Why are general collection returns fixed to Array?

collection

(Daryle Walker) #1

I was about to type up a question, but thanks to the post suggestion links, it seems that I already asked it!

So, why am I still writing this? Because I'm wondering about a variant of the idea. That time was about Sequence.map, but now I'm wondering about similar methods around the Standard Library in general. The example by @Ben_Cohen in the old thread had the use of lazy, but what about algorithms that aren't lazy? If I wanted this:

public func firstMatch<Pattern: Collection>(for pattern: Pattern, by areEquivalent: (Element, Pattern.Element) throws -> Bool) rethrows -> [Element]? {
    let rawResult: CustomSequence = // Put my awesome algorithm here
    return Array(rawResult)
}

in the Standard Library someday, why shouldn't I generalize it to:

public func firstMatch<Pattern: Collection, Result: RangeReplaceableCollection>(for pattern: Pattern, storingAs: Result.Type, by areEquivalent: (Element, Pattern.Element) throws -> Bool) rethrows -> [Element]? where Result.Element == Element {
    let rawResult: CustomSequence = // Put my awesome algorithm here
    return Result(rawResult)
}

public func firstMatch<Pattern: Collection>(for pattern: Pattern, by areEquivalent: (Element, Pattern.Element) throws -> Bool) rethrows -> [Element]? {
    return try firstMatch(for: pattern, storingAs: Array.self, by: areEquivalent)
}

? It should be more efficient than always returning an Array then copying it over. Was the design of the compiler and/or Standard Library in older days insufficient to allow this?


A RingBuffer collection
Compiler wants to correct my closure signature to be generic?!
(Jeremy David Giesbrecht) #2

The hypothetical implementation of your algorithm would return a Self.SubSequence—which, like lazy, has allocated almost nothing. Then any call site that needs it converted to any particular collection type would just do MyCollection(original.firstMatch(...)).
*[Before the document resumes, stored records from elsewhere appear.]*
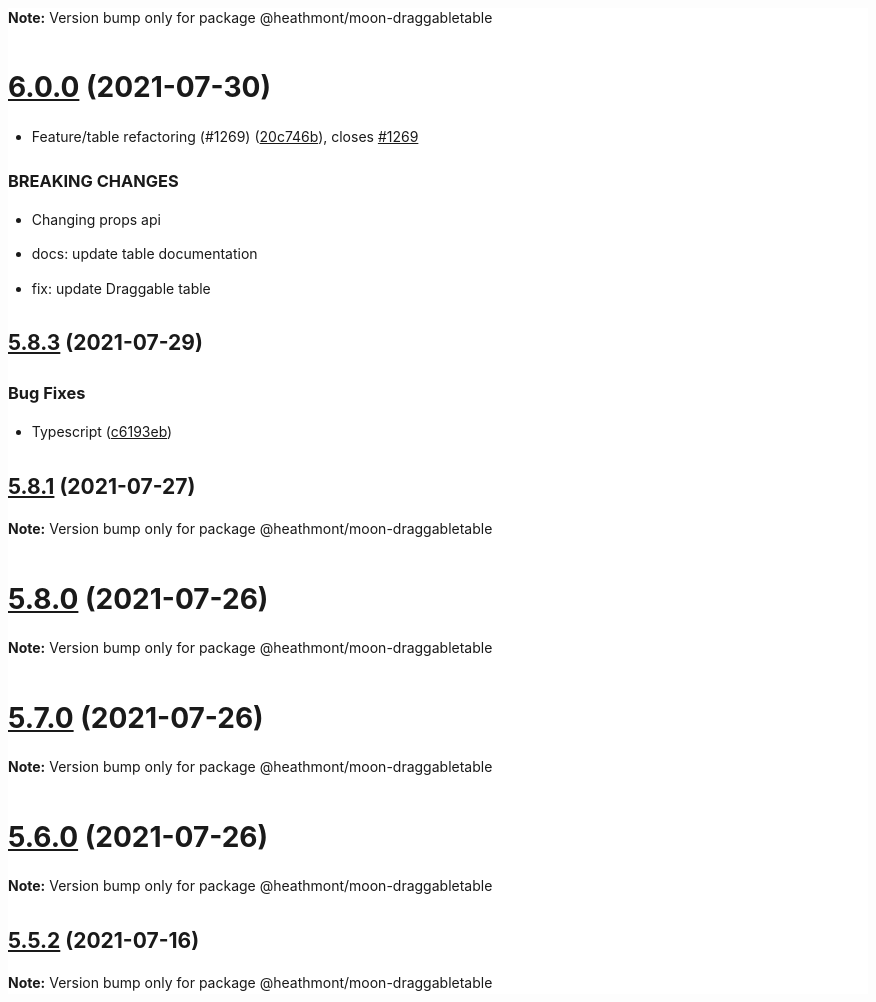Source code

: **Note:** Version bump only for package @heathmont/moon-draggabletable

# [6.0.0](https://github.com/coingaming/moon-design/compare/v5.8.3...v6.0.0) (2021-07-30)

- Feature/table refactoring (#1269) ([20c746b](https://github.com/coingaming/moon-design/commit/20c746bbf13d8b6654bb1a3831396e2ec1adbeec)), closes [#1269](https://github.com/coingaming/moon-design/issues/1269)

### BREAKING CHANGES

- Changing props api

- docs: update table documentation

- fix: update Draggable table

## [5.8.3](https://github.com/coingaming/moon-design/compare/v5.8.2...v5.8.3) (2021-07-29)

### Bug Fixes

- Typescript ([c6193eb](https://github.com/coingaming/moon-design/commit/c6193eb40dd4302693e721eca4d66b63a3ba2489))

## [5.8.1](https://github.com/coingaming/moon-design/compare/v5.8.0...v5.8.1) (2021-07-27)

**Note:** Version bump only for package @heathmont/moon-draggabletable

# [5.8.0](https://github.com/coingaming/moon-design/compare/v5.7.0...v5.8.0) (2021-07-26)

**Note:** Version bump only for package @heathmont/moon-draggabletable

# [5.7.0](https://github.com/coingaming/moon-design/compare/v5.6.0...v5.7.0) (2021-07-26)

**Note:** Version bump only for package @heathmont/moon-draggabletable

# [5.6.0](https://github.com/coingaming/moon-design/compare/v5.5.2...v5.6.0) (2021-07-26)

**Note:** Version bump only for package @heathmont/moon-draggabletable

## [5.5.2](https://github.com/coingaming/moon-design/compare/v5.5.1...v5.5.2) (2021-07-16)

**Note:** Version bump only for package @heathmont/moon-draggabletable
This pattern is used fairly consistently:

  • subscript(bounds:)Self.SubSequence
  • lazyLazyCollection
  • reversed()ReversedCollection
  • joined()FlattenCollection
  • zip(_:_:)Zip2Sequence
  • enumerated()EnumeratedSequence

(Jeremy David Giesbrecht) #3

In case it is helpful, you can also see an actual deployment of the very algorithm you mention here. The definition of the related return type is here.


(Daryle Walker) #4

Oof, I left out in my copy & paste that these methods are on Sequence, not Collection. So I have to copy out the elements to a RangeReplaceableCollection. The Standard Library techniques that need to do this always use Array, but I see no reason why (now) it must be fixed like that. Whether to keep the return container customizable is the question.

BTW, the method doesn't need to originate on Collection, because of the firstRange(matching:) I have instead, which returns a Range<Index>?, and which I can get the SubSequence from there (since collections are multi-pass). The firstRange method uses firstMatch on indices with a predicate customized with an extra layer of indirection.


(Daryle Walker) #5

I updated the related Gist to include, as the new primary overload, the Sequence.firstMatch<Pattern, Result>(for: storingAs: by:) method, which takes in a meta-type parameter for the return type.


(Jeremy David Giesbrecht) #6

To finally answer your question regarding Sequence.reversed(), Sequence.sorted() and others which need storage the sequence itself lacks:

Array is a logical turn‐to for such storage. I doubt there is a reason customization is not available. Likely it is just that you are the first person to (a) think of it, (b) have a use for it, (c) consider the possible performance improvement worth the extra API surface, and (d) actually come ask about it.


(Jeremy David Giesbrecht) #7

Pitch it if you’d like.


(Daryle Walker) #8

And I just updated the Gist again to add the Equatable variant (Sequence.firstMatch<Pattern, Result>(for: storingAs:)).